Writing is Dead and Meetings are Killing It

Writing is dying the death-by-zoom.

Writing is Dead and Meetings are Killing It

It's such a common refrain at this point that it's a meme.

"You know, death by meetings today."

"Yeah have so many meetings today I haven't even had time for work lol!"

etc. etc...

How many times have you heard something similar around the virtual or physical watercooler? How many times have you said it this week?
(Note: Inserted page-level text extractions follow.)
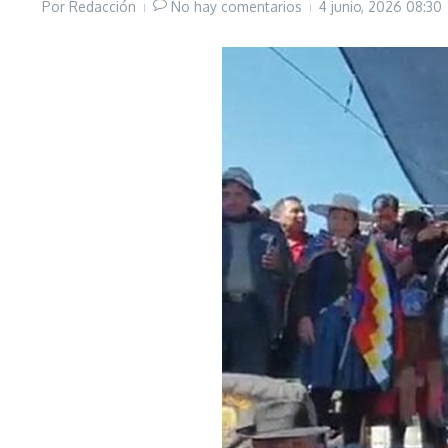
Por
Redacción
No hay comentarios
4 junio, 2026
08:30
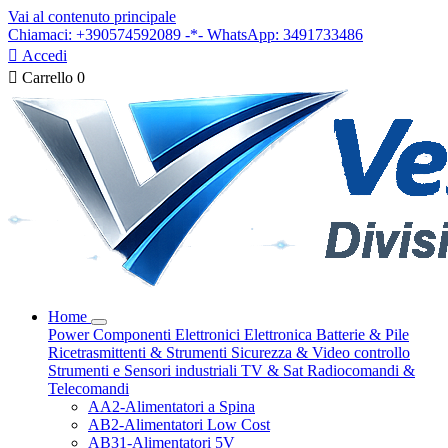
Vai al contenuto principale
Chiamaci: +390574592089 -*- WhatsApp: 3491733486

Accedi

Carrello
0
Home
Power
Componenti Elettronici
Elettronica
Batterie & Pile
Ricetrasmittenti & Strumenti
Sicurezza & Video controllo
Strumenti e Sensori industriali
TV & Sat
Radiocomandi &
Telecomandi
AA2-Alimentatori a Spina
AB2-Alimentatori Low Cost
AB31-Alimentatori 5V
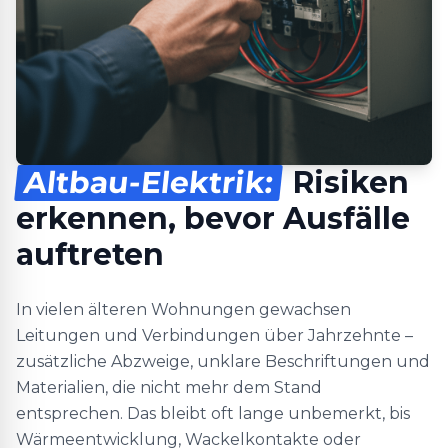
Altbau-Elektrik:
Risiken
erkennen, bevor Ausfälle
auftreten
In vielen älteren Wohnungen gewachsen
Leitungen und Verbindungen über Jahrzehnte –
zusätzliche Abzweige, unklare Beschriftungen und
Materialien, die nicht mehr dem Stand
entsprechen. Das bleibt oft lange unbemerkt, bis
Wärmeentwicklung, Wackelkontakte oder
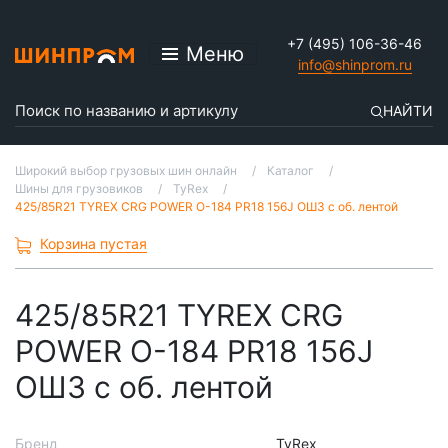
+7 (495) 106-36-46
Меню
info@shinprom.ru
НАЙТИ
Широкий выбор грузовых шин онлайн
Каталог
Шины для грузовиков
TyRex
425/85R21 TYREX CRG POWER О-184 PR18 156J ОШЗ с об. лентой
Корзина пустая
425/85R21 TYREX CRG
POWER О-184 PR18 156J
ОШЗ с об. лентой
Бренд
TyRex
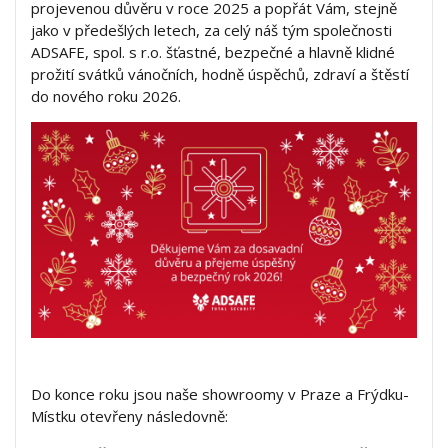
projevenou důvěru v roce 2025 a popřát Vám, stejně
jako v předešlých letech, za celý náš tým společnosti
ADSAFE, spol. s r.o. šťastné, bezpečné a hlavně klidné
prožití svátků vánočních, hodně úspěchů, zdraví a štěstí
do nového roku 2026.
Do konce roku jsou naše showroomy v Praze a Frýdku-
Místku otevřeny následovně:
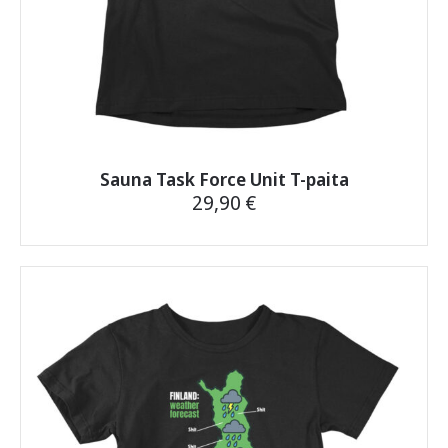
Sauna Task Force Unit T-paita
29,90
€
Tällä
tuotteella
on
useampi
muunnelma.
Voit
tehdä
valinnat
tuotteen
sivulla.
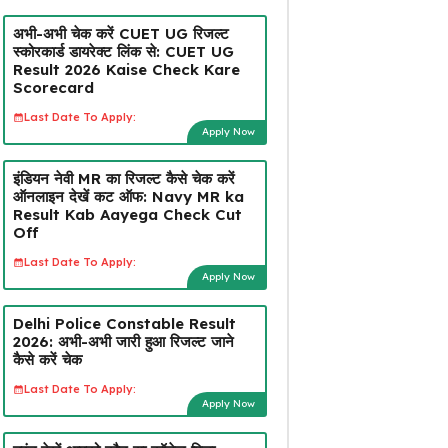
अभी-अभी चेक करें CUET UG रिजल्ट
स्कोरकार्ड डायरेक्ट लिंक से: CUET UG
Result 2026 Kaise Check Kare
Scorecard
Last Date To Apply:
Apply Now
इंडियन नेवी MR का रिजल्ट कैसे चेक करें
ऑनलाइन देखें कट ऑफ: Navy MR ka
Result Kab Aayega Check Cut
Off
Last Date To Apply:
Apply Now
Delhi Police Constable Result
2026: अभी-अभी जारी हुआ रिजल्ट जाने
कैसे करें चेक
Last Date To Apply:
Apply Now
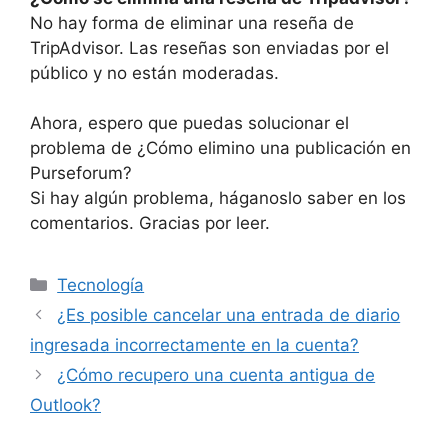
No hay forma de eliminar una reseña de
TripAdvisor. Las reseñas son enviadas por el
público y no están moderadas.
Ahora, espero que puedas solucionar el
problema de ¿Cómo elimino una publicación en
Purseforum?
Si hay algún problema, háganoslo saber en los
comentarios. Gracias por leer.
Categories
Tecnología
¿Es posible cancelar una entrada de diario
ingresada incorrectamente en la cuenta?
¿Cómo recupero una cuenta antigua de
Outlook?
Agile methodology has run rampant across our workplaces to create a sort of bastard frankenchild of stuffed calendars, bi-weekly (not once per two weeks but twice per week!) sprints, daily standups, retros, planning meetings, planning planning meetings, base touching to start strategic planning planning processes...

Another common refrain we've all heard or said is this:

"That meeting could have been an email."

Why wasn't it an email, then?

We're killing writing

Now I'm not going to retcon emails, they suck a lot of the time too, but here is why I think meetings are running rampant and emails are going the way of a wasteland full of spam, automated notifications and probably more spam.

Writing requires purpose.

At least, it's a bit harder to write an email knowing it has no meat. If you schedule a zoom meeting for some base touching and ticket fondling, you know you've got at least a portion of 6? 8? God forbid, 12? people's attention. They have to donate some of their CPU cycles and brain cycles to listening to you drone on and on.

You write an email with no meat? You're just journaling at that point. Nobody is going to read it and your best case scenario is a response from the org brown noser or Michael from accounting sending you an automated "out on vacation, toodaloo!" message.

When you write, you might get 5 lines in, maybe 10, until you realize you're not writing anything with a purpose... but even if you're a truly talented bullshitter, just a truly well-equipped bureaucrat, the worst case scenario is you've wasted your apparently nigh on worthless time and I get something to roll my eyes about as I skim on my lunch break and send to trash.

When you've yanked a ton of people out of valuable productive time or, even more likely, valuable family time, to sit on a Zoom call, you can bullshit for an hour and feel like you've just delivered a Socratic masterpiece. It doesn't matter that you just word-vomitted the first four pages of API documentation that's been on the web for 3 years and the comments of the Reddit thread you read last night, you're a thought leader in that brief moment, even with an audience of 6 people with their cameras turned off to hide their multi-tasking.

Writing rewards succinctness

One can wax on poetically for hours on end to a screen full of Zoom squares. This isn't limited to just meetings, look at 90% of YouTube content today and you'll see the same: a level of word soup that prioritizes watch time and the attention economy over succinctness to the point of insanity.

We all remember college, or even high school, where we poetically inserted nonsense phraseology into our writing to buff up the word count to the desired requirement, but we've left that world now, folks. Succinctness is key. Say what needs to be said in as few words as is required, throw a sentence or two for humor and sarcasm and move on. Save the poetic waxing for your YouTube channel or your equally bored friends at the bar on Thursday night.

It's much harder to wordvomit over an email than it is on a Zoom call. You can repeat the same thing thirty times in couple minutes in a meeting, but try that in thirty lines in an email and it's going to look hysterical.

We've let Agile processes run amok

I'm not an agile expert. I won't claim to be a genius project manager. That said I know there's no way an ideology (because agile has become an ideology more than a methodology, in my view) hellbent on code cleanliness and process would prioritize minutes-in-meetings over features-in-prod. We do daily standups, bi-weekly check-ins, sprint plans and planning sprint plan plans because that's the way it's always been done and, unless the idea is to add more meetings to the fray, that's how we will always do it.

Maybe this is agile. If so, that baby gets thrown out with the bathwater, too. I'll scorch that earth, Twitter snark be damned.

Bring back writing

It's time to bring back writing. Blogs over YouTube, EMails and docs over Zoom calls. Papers over conferences. It's time to put more thought into our communications and that means using a medium that might require more thought. It's time for prose over volume, quality over quantity. We need to reverse course, even if it means we've gotta crack our knuckles and write our favorite phrase a couple times a day for a while...

"Per my last email..."

It's worth it to reclaim your time from Zoom Hell.